When a line below holds the string "SPECIAL", show that line.

[Content revision data]
[Start of section]
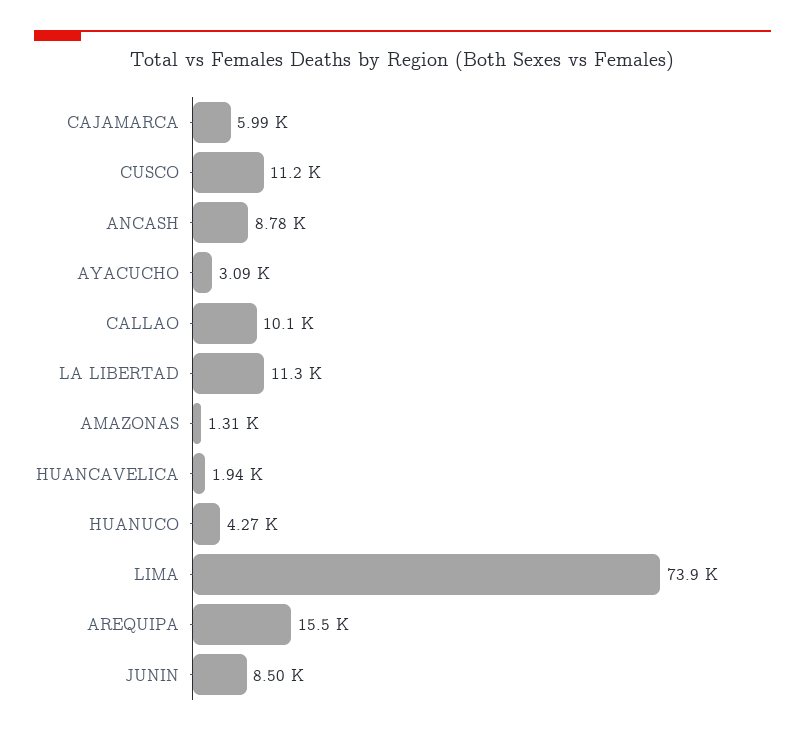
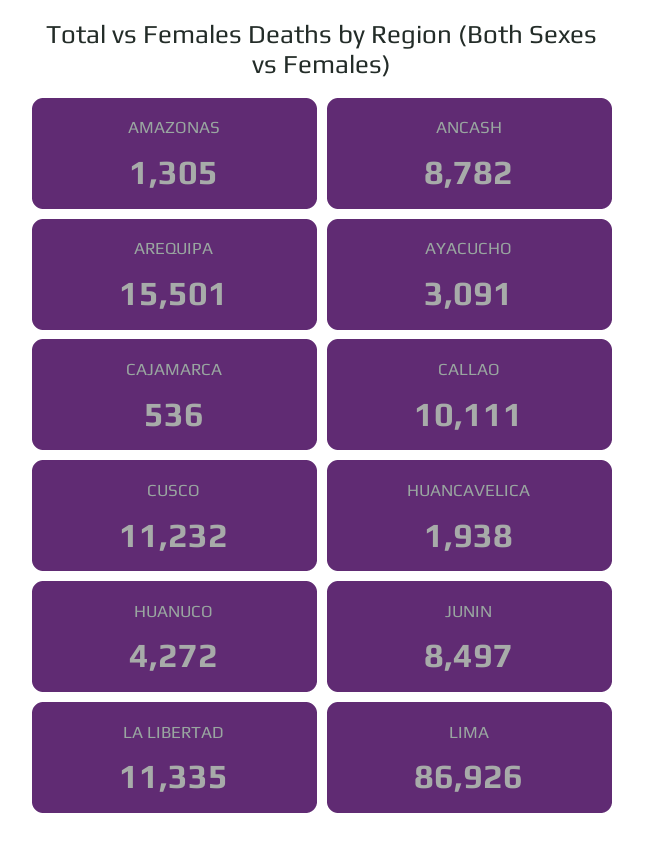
  {
-   "CAJAMARCA": 5990,
+   "CAJAMARCA": 536,
    "CUSCO": 11232,
    "ANCASH": 8782,
    "AYACUCHO": 3091,
    "CALLAO": 10111,
    "LA LIBERTAD": 11335,
    "AMAZONAS": 1305,
    "HUANCAVELICA": 1938,
    "HUANUCO": 4272,
-   "LIMA": 73900,
+   "LIMA": 86926,
    "AREQUIPA": 15501,
    "JUNIN": 8497
  }

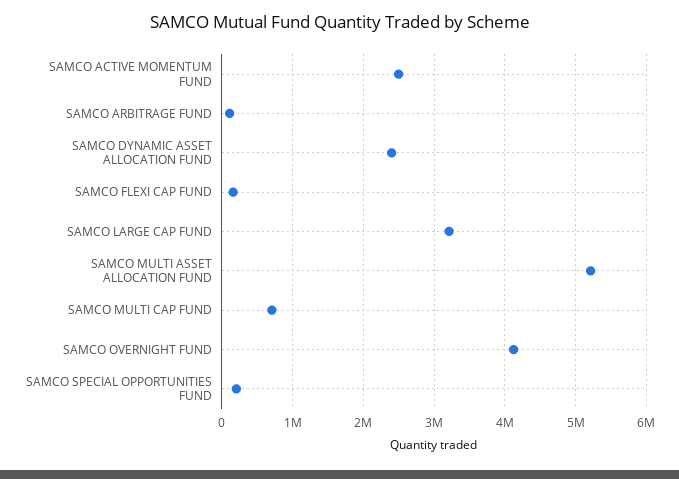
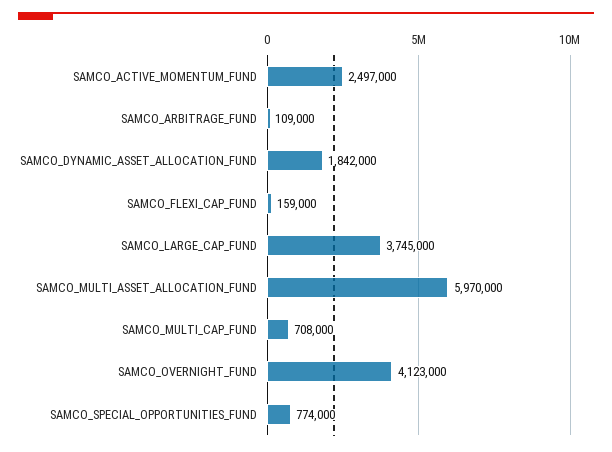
  {
    "SAMCO ACTIVE MOMENTUM FUND": 2497000,
    "SAMCO ARBITRAGE FUND": 109000,
-   "SAMCO DYNAMIC ASSET ALLOCATION FUND": 2400000,
+   "SAMCO DYNAMIC ASSET ALLOCATION FUND": 1842000,
    "SAMCO FLEXI CAP FUND": 159000,
-   "SAMCO LARGE CAP FUND": 3200000,
+   "SAMCO LARGE CAP FUND": 3745000,
-   "SAMCO MULTI ASSET ALLOCATION FUND": 5200000,
+   "SAMCO MULTI ASSET ALLOCATION FUND": 5970000,
    "SAMCO MULTI CAP FUND": 708000,
    "SAMCO OVERNIGHT FUND": 4123000,
-   "SAMCO SPECIAL OPPORTUNITIES FUND": 200000
+   "SAMCO SPECIAL OPPORTUNITIES FUND": 774000
  }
[End of section]
■ **YOUR SOLUTION**
-   "SAMCO SPECIAL OPPORTUNITIES FUND": 200000
+   "SAMCO SPECIAL OPPORTUNITIES FUND": 774000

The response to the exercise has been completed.